How to replace the gradient of initial tensor using backward hooks?

Below I have a simple fixed point layer that simply iterates a function forward for six steps. In the first implementation, FixedPoint1, I backpropagate through the entire forward iteration. In the second implementation, FixedPoint2, I want to backpropagate only one step back, and use the gradients from single-step backprop as the gradients into self.initial. However, it seems that my implementation here does not actually update the gradients into self.initial. Concretely, I want the gradient of the loss with respect to self.initial to be the same as the gradient of the loss with respect to second_to_last_x. What would be the proper way of doing this?

import torch
import torch.nn as nn
import torch.nn.functional as F

def visualize_parameters(model):
    for n, p in model.named_parameters():
        try:
            if p.grad is None:
                print('{}\t{}'.format(n, None))
            else:
                print('{}\t{}'.format(n, p.grad.data.norm()))
        except:
            print(f'Could not get grad for {n}')

class FixedPoint1(nn.Module):
    def __init__(self, dim):
        super().__init__()
        self.initial = nn.Parameter(torch.rand(dim))
        self.step = nn.Linear(dim, dim)
        self.hooks = []

    def forward(self, steps=5):
        x = self.initial
        for i in range(steps):
            x = self.step(x)
        second_to_last_x = x
        new_x = self.step(second_to_last_x)
        return new_x

class FixedPoint2(nn.Module):
    def __init__(self, dim):
        super().__init__()
        self.initial = nn.Parameter(torch.rand(dim))
        self.step = nn.Linear(dim, dim)
        self.hooks = []

    def forward(self, steps=5):
        x = self.initial

        with torch.no_grad():
            for i in range(steps):
                x = self.step(x)

        second_to_last_x = x.requires_grad_()
        self.hooks.append(second_to_last_x.register_hook(lambda grad: print(f'gradient of second to last: {grad.norm()}')))
        new_x = self.step(second_to_last_x)

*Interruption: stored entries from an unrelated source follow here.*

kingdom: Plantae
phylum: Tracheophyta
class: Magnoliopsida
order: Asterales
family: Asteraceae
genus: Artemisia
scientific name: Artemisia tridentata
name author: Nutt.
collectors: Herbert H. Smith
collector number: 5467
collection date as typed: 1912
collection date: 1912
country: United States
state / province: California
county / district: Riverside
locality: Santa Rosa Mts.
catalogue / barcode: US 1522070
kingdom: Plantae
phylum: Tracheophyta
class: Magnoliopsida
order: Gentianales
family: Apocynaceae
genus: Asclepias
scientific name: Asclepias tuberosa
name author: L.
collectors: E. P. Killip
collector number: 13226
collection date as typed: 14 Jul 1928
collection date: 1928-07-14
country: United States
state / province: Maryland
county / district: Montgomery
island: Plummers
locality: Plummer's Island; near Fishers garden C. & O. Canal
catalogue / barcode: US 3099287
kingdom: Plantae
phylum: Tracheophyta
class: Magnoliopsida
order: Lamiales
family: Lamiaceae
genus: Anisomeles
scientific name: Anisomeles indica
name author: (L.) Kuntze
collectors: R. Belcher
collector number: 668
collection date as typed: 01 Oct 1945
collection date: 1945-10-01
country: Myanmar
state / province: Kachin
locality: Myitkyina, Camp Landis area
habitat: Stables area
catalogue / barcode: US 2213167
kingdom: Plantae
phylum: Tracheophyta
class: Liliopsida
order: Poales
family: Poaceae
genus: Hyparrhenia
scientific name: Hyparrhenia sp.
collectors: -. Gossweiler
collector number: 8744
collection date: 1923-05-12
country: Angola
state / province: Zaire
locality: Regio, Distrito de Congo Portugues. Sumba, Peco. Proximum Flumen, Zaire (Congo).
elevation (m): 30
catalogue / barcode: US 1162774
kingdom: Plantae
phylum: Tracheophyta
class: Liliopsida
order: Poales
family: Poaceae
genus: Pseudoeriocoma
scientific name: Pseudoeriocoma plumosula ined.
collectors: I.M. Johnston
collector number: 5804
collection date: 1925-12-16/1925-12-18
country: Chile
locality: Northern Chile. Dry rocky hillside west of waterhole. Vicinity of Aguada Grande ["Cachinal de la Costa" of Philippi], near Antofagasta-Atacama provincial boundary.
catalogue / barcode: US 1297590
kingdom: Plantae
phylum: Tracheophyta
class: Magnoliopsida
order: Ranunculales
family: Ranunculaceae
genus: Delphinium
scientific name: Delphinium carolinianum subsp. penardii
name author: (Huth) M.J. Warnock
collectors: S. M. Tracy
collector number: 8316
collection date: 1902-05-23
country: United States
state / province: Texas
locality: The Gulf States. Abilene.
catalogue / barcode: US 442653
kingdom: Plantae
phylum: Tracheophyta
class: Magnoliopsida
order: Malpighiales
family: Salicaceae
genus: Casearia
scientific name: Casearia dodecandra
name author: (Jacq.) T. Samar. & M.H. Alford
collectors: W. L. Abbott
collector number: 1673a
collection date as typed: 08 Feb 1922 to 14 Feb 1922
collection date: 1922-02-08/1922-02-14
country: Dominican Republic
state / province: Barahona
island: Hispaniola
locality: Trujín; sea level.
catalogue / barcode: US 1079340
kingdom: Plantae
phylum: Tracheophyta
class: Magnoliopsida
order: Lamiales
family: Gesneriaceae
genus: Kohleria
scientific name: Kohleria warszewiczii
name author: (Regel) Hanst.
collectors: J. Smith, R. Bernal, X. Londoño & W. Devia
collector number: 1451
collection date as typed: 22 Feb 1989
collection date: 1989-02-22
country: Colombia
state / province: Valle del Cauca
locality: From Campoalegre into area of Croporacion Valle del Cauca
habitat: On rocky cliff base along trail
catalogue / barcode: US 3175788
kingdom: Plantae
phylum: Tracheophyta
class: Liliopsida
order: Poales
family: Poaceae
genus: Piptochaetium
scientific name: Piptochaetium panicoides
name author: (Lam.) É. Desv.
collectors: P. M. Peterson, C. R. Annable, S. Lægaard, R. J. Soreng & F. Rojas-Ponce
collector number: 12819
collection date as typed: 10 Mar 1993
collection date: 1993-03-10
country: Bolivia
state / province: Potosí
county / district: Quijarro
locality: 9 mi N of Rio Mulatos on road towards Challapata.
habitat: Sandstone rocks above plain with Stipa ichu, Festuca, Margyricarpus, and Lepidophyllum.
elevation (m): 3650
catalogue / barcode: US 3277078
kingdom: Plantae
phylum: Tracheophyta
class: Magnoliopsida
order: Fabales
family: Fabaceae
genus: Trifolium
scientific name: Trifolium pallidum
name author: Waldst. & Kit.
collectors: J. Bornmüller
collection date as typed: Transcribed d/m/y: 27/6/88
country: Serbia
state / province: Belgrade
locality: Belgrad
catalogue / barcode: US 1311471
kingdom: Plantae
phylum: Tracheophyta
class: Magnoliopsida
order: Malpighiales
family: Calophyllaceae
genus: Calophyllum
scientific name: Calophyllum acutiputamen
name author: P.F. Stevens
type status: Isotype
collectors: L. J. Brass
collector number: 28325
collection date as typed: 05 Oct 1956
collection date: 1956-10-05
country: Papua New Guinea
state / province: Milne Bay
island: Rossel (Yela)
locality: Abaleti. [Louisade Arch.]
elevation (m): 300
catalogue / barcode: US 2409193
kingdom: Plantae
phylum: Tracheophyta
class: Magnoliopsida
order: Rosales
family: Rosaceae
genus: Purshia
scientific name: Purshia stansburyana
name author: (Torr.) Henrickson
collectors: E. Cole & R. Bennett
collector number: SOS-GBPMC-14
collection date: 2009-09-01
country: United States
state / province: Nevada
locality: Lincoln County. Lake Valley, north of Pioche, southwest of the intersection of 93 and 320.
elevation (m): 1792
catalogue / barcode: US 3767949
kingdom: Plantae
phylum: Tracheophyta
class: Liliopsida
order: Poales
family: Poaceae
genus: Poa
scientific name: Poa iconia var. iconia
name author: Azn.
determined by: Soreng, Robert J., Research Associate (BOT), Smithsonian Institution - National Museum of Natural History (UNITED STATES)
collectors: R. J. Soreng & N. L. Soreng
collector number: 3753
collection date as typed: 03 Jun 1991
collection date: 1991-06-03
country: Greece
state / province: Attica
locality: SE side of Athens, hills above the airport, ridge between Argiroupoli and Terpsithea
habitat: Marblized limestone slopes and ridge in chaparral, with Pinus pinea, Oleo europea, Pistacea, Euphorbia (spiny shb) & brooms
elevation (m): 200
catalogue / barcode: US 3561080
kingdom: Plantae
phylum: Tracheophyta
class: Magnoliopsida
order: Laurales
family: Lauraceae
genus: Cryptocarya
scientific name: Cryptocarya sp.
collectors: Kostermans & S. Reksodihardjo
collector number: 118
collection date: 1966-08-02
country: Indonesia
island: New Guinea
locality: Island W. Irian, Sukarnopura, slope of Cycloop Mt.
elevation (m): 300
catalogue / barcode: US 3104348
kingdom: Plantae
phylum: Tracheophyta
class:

        def backward_hook(grad):
            if any([hook is not None for hook in self.hooks]):
                for hook in self.hooks:
                    hook.remove()
            new_grad = torch.autograd.grad(new_x, x, grad)[0]
            return grad

        self.hooks.append(self.initial.register_hook(backward_hook))
        return new_x

def test_fixedpoint_1():
    torch.manual_seed(0)
    dim = 10
    target = torch.rand(dim)
    fixedpoint = FixedPoint1(dim)

    loss = F.mse_loss(fixedpoint(), target)
    loss.backward()
    visualize_parameters(fixedpoint)

def test_fixedpoint_2():
    torch.manual_seed(0)
    dim = 10
    target = torch.rand(dim)
    fixedpoint = FixedPoint2(dim)

    loss = F.mse_loss(fixedpoint(), target)
    loss.backward()
    visualize_parameters(fixedpoint)

print('FixedPoint1:')
test_fixedpoint_1()
print('\n')
print('FixedPoint2:')
test_fixedpoint_2()

gives the output:

FixedPoint1:
initial	0.014008551836013794
step.weight	0.26398196816444397
step.bias	0.3846798539161682

FixedPoint2:
gradient of second to last: 0.1674455851316452
initial	None    ## I want this to be 0.1674455851316452 as well
step.weight	0.2527035176753998
step.bias	0.3748074173927307

@mbchang Wanted to understand the input data and model architecture

  • You have a parameter initial with which you start

  • You apply a with torch.no_grad() and perform Linear operations on x. This causes x to break away from the graph and loses its connections with self.initial

  • Due to the above, grads to not even flow back to initial

One of the solutions from my side is

import torch
import torch.nn as nn
import torch.nn.functional as F

def visualize_parameters(model):
    for n, p in model.named_parameters():
        try:
            if p.grad is None:
                print('{}\t{}'.format(n, None))
            else:
                print('{}\t{}'.format(n, p.grad.data.norm()))
        except:
            print(f'Could not get grad for {n}')
    
class FixedPoint2(nn.Module):
    def __init__(self, dim):
        super().__init__()
        self.initial = nn.Parameter(torch.rand(dim))
        self.step = nn.Linear(dim, dim)
        self.hooks = None
        
    def assign_grad(self, grad):
        self.hooks = grad
        return grad
        
    def forward(self, steps=5):
        x = self.initial
        #with torch.no_grad():
        for i in range(steps):
            x = self.step(x)
        
        second_to_last_x = x.requires_grad_()
        second_last_hook = second_to_last_x.register_hook(lambda grad: self.assign_grad(grad))
        new_x = self.step(second_to_last_x)
        return new_x

def adjust_initial_grad(grad):
    return fixedpoint.hooks
    
grads = None
torch.manual_seed(0)
dim = 10
target = torch.rand(dim)
fixedpoint = FixedPoint2(dim)
initial_backward_hook = fixedpoint.initial.register_hook(lambda x: adjust_initial_grad(x))
initial_backward_hook = fixedpoint.initial.register_hook(lambda x: adjust_initial_grad(x))
loss = F.mse_loss(fixedpoint(), target)
loss.backward()
visualize_parameters(fixedpoint)